Das dritte Opfer ist eine Bürger- und Frauenrechtlerin namens Erika Haard – du musst dir all die Namen übrigens nicht merken, Carolin, ich erwähne sie nur der Vollständigkeit halber. Sie hat gelegentlich in den Medien mit unkonventionellen Äußerungen über Menschenrechte Aufmerksamkeit erregt.
Die vierte Frau ist, wie wir durch Hinweise dank des Fotos in der Presse wissen, ein bekanntes Mannequin namens Vanessa Roth. Sie hat mit führenden Modeschöpfern zusammengearbeitet.“
„Ist Vanessa Roth die Frau, der man den Kopf geschoren hat?“
„Und nicht nur den Kopf“, sagte er. „Einer attraktiven und auf ihr Äußeres bedachten Frau wie ihr muss das besonders wehgetan haben.“
„Gibt es denn Zeichen für sexuellen Missbrauch?“
„Nein, bislang haben wir dafür keine Hinweise gefunden.“
„Nonne, Studentin, Bürgerrechtlerin und Mannequin – schon merkwürdig, oder?“, fragte Carolin.

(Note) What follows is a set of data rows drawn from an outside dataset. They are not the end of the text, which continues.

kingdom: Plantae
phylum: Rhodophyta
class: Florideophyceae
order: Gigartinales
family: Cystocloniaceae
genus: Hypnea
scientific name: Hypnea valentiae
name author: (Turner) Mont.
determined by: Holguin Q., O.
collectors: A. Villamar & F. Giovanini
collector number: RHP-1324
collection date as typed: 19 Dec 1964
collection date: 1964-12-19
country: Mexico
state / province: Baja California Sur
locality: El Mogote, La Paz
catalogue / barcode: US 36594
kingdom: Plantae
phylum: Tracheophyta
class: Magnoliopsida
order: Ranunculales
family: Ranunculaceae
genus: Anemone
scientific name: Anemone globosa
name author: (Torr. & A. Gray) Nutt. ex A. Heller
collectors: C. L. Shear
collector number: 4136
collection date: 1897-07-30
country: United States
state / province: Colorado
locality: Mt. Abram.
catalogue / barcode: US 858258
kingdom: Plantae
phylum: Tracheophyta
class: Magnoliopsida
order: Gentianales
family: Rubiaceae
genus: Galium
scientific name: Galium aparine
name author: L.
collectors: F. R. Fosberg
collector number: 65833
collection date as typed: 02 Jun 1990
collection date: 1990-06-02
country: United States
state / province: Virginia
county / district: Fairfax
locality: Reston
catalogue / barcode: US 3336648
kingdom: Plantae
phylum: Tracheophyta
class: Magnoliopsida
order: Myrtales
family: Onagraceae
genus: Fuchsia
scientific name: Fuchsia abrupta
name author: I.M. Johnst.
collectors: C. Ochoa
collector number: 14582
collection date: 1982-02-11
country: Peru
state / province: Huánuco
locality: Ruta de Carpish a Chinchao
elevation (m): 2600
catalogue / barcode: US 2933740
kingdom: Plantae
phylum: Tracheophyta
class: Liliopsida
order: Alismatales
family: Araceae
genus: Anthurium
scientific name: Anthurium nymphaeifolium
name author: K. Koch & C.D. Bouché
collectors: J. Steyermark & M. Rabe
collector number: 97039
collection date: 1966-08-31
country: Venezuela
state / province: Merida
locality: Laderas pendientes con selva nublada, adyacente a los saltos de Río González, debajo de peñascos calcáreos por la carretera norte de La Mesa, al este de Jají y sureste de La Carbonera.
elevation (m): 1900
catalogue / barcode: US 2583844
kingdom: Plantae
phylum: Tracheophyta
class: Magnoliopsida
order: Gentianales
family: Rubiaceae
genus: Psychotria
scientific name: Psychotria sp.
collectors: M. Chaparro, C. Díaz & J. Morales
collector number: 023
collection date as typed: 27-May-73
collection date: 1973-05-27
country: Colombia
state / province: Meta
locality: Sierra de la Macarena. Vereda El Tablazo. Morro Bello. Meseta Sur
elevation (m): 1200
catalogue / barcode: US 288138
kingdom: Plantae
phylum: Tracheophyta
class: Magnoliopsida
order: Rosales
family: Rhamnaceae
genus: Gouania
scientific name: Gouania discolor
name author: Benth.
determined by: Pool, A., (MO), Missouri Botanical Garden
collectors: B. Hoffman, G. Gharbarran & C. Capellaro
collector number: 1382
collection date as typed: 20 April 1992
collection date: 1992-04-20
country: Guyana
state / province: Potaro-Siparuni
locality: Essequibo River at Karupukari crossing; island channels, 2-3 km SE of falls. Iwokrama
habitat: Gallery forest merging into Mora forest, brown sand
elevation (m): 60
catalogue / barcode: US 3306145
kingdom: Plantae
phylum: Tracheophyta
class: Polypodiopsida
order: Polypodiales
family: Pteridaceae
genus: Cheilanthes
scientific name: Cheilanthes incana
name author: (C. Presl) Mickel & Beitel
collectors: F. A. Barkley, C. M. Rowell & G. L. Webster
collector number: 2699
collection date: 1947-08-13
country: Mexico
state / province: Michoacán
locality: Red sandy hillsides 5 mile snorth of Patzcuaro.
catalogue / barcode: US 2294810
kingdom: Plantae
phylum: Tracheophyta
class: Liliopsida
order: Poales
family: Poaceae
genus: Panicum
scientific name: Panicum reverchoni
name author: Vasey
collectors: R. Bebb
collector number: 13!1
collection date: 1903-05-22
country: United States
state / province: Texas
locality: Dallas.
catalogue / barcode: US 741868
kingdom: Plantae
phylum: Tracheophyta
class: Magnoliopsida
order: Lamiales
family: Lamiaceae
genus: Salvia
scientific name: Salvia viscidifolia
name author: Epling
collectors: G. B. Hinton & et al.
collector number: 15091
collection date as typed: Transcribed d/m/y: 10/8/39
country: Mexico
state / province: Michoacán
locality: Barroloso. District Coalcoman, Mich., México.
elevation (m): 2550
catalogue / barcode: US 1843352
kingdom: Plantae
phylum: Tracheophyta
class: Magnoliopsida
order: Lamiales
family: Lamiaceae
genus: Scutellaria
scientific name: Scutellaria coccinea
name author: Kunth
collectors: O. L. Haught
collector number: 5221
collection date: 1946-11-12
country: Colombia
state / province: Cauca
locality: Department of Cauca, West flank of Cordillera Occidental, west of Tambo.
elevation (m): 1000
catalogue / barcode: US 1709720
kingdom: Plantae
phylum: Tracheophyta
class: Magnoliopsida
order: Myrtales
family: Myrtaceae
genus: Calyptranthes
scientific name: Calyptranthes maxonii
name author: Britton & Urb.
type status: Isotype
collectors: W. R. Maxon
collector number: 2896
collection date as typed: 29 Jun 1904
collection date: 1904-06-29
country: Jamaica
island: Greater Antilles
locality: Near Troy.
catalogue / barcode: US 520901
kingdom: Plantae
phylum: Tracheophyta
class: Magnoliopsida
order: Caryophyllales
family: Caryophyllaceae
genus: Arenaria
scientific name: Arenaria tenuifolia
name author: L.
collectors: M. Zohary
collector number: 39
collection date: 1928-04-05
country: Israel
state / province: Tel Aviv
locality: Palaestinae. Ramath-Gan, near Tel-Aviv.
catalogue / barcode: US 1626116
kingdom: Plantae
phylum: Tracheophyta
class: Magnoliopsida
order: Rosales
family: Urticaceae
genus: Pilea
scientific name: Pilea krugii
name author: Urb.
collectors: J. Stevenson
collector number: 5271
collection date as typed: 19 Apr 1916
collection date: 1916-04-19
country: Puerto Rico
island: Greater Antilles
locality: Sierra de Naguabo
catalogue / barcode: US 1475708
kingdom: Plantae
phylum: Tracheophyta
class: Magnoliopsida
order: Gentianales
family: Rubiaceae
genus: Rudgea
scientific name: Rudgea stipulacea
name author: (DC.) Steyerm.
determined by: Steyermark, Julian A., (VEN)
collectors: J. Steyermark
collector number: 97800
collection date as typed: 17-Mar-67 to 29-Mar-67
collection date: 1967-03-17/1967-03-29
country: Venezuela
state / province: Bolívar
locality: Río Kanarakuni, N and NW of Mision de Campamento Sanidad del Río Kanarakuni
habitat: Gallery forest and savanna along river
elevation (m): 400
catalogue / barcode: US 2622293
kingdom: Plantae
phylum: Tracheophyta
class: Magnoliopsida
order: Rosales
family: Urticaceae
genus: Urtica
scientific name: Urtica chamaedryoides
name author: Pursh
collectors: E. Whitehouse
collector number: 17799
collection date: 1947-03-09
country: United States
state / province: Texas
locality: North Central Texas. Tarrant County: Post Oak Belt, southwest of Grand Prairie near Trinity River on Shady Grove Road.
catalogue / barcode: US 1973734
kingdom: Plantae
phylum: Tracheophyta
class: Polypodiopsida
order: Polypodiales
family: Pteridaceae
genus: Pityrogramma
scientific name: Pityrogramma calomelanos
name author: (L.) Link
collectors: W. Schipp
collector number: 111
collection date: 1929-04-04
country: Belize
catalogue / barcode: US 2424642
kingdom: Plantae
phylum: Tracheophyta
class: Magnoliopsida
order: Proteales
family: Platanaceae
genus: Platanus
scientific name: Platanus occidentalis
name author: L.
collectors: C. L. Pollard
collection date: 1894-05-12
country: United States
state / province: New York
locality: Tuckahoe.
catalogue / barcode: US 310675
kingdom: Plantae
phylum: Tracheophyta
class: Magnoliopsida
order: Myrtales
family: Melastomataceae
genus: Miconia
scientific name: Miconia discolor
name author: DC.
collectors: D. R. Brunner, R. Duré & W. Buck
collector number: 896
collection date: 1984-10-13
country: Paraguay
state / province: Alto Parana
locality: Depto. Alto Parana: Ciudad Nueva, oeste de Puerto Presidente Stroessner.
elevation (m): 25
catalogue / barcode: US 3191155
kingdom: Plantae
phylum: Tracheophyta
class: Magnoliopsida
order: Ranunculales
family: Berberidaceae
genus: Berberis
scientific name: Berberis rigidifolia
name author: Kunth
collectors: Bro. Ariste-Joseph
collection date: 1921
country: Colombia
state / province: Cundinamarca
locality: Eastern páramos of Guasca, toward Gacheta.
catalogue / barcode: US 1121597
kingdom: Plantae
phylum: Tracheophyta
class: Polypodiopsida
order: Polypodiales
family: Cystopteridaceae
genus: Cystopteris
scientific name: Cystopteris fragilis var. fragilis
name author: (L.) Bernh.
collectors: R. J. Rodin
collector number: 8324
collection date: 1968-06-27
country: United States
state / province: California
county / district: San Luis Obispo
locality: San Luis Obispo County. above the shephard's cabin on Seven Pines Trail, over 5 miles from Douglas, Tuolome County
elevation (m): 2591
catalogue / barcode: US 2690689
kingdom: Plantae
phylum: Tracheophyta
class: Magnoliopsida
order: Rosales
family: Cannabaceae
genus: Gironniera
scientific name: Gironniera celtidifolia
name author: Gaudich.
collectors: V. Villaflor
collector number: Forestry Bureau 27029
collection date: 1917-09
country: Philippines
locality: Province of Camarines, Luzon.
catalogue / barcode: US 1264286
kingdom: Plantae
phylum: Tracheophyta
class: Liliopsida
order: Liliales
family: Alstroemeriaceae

„Ja, es könnten zufällige Opfer gewesen sein, die nichts miteinander verbindet.“
„Außer dass es junge, gut aussehende Frauen sind?“
„Falls es sich immer um denselben Täter handelt – was ich wegen ihres Gedächtnisverlustes vermute –, scheiden Frauen in aller Regel aus. Es sei denn, als Mittäterinnen, die ihrem Partner verfallen sind.“
„Oder wesensverwandt?“
„Schau dir mal an, wie viel Zeit sie brauchen, um auf Fragen zu antworten“, sagte Robert. Er spulte den Film zurück, bis die Frau mit dem kahlen Kopf erschien.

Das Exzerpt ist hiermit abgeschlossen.